Изменить размер шрифта - +

— Как скажет Аннет, — вымолвил Гиацинт. — Отныне именно ей до конца жизни придется звать меня по имени.

— Это мы еще посмотрим, — проворчал Эйлмунд из своего угла по другую сторону очага. — Надо бы тебе поумерить свою дерзость, иначе не будет на то моей доброй воли.

Однако сказано это было вполне добродушно, как если бы Эйлмунд с Гиацинтом уже пришли к взаимопониманию, а ворчание лесничего было не более, чем отголоском прежних споров.

— Я предпочитаю имя Гиацинт, — сказала Аннет. До сих пор она сидела поодаль, как и положено послушной дочери, подносила чашки и кувшины и никоим образом не вмешивалась в мужские дела. Кадфаэль подумал, что делает это она не из скромности и робости, но потому что уже получила желаемое и была уверена в том, что ни шериф, ни отец, никто, какою бы властью он ни обладал, не отнимет этого от нее. — Ты останешься Гиацинтом, — твердо сказала она. — А Бранд пусть уходит.

Аннет сделала разумный выбор, ибо какой было смысл возвращаться или даже оглядываться на прошлое. В Нортгемптоншире Бранд был безземельным вилланом, а Гиацинт будет свободным ремесленником в Шрусбери.

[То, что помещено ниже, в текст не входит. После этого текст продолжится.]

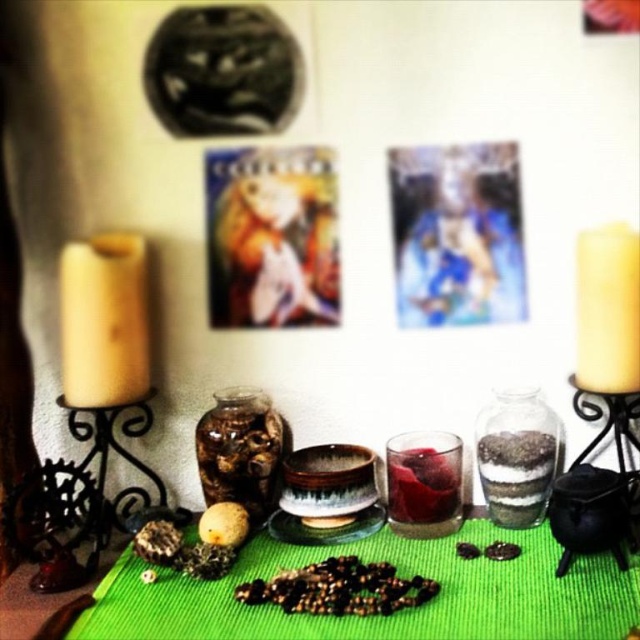
Can you confirm if translucent glass jar at center is wider than transparent glass at center?

Yes, translucent glass jar at center is wider than transparent glass at center.

Does translucent glass jar at center have a greater height compared to transparent glass at center?

Indeed, translucent glass jar at center has a greater height compared to transparent glass at center.

At what (x,y) coordinates should I click in order to perform the action: click on translucent glass jar at center. Please return your answer as a coordinate pair (x, y). Image resolution: width=640 pixels, height=640 pixels. Looking at the image, I should click on (241, 451).

Does point (579, 580) lie in front of point (528, 445)?

Yes, it is in front of point (528, 445).

Does green felt table at center come behind translucent glass jar at center-right?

— Ровно через год и один день с того дня, как я найду себе работу, я приду к тебе, Эйлмунд, и испрошу твоего согласия, — сказал Гиацинт. — И ни днем раньше!

— И если я увижу, что ты заслуживаешь, ты получишь его, — согласился лесничий.

В сгущающихся сумерках Хью с Кадфаэлем ехали домой, как бывало уже не раз с тех пор, как они впервые сошлись в состязании, разум против разума, и в конце концов к обоюдному удовольствию крепко подружились. Стояла тихая, теплая ночь, утром, должно быть, опять будет туман. Вокруг, словно море, раскинулись мутно синеющие поля. В лесу же пахло влажной осенней землей, созревшими грибами-дождевиками и гниющей палой листвой.

— Что-то я совсем загулял, — вымолвил Кадфаэль. На душе у него в эту пору года было покойно и грустно. — Грех это, я знаю. Я избрал жизнь монаха, но теперь не вполне уверен, что смог бы выносить ее без твоей помощи, без таких вот по сути дела краденых выездов за монастырские стены. Да-да, краденых. Конечно, меня и так часто посылают куда-нибудь по долгу службы, но я еще и краду, урывая больше, чем мне причитается. И что еще хуже, Хью, я нисколько не раскаиваюсь! Как думаешь, найдется ли местечко в блаженных пределах для человека, который взялся за плуг, однако то и дело покидает борозду, дабы вернуться к своим овечкам?

— Думаю, овечки в этом не сомневаются, — сказал Хью, улыбнувшись. — Ведь этот человек слышит их молитвы. Даже черных и серых овечек, вроде тех, за которых в свое время ты боролся с богом и со мной.

— Совсем черных овечек очень мало, — возразил Кадфаэль. — Больше все в пятнышках, так сказать, в яблоках, вроде твоего длинноногого жеребца. Да и кто из нас без пятнышка? Быть может, именно это и заставляет нас быть терпимыми к другим тварям господним. И все-таки я согрешил, и согрешил вдвойне, ибо в своем грехе получаю удовольствие. Придется наложить на себя епитимью и всю зиму не выходить за стены обители. Разве что когда за мной пошлют. А потом сразу назад!

— Ну конечно, до первого бродяги на твоем пути! И когда же ты намерен начать?

— Как только нынешнее дело придет к своему благополучному концу.

— Ты говоришь прямо как оракул! — засмеялся Хью. — И когда же это произойдет?

— Завтра, — сказал Кадфаэль. — Бог даст, завтра.

 

 

Было похоже на то, что леди Дионисия решила заночевать в обители, дабы утром успокоить свою душу и помириться с внуком, который в этот час уже крепко спал, благополучно избежав брачных уз и вернувшись туда, где хотел жить.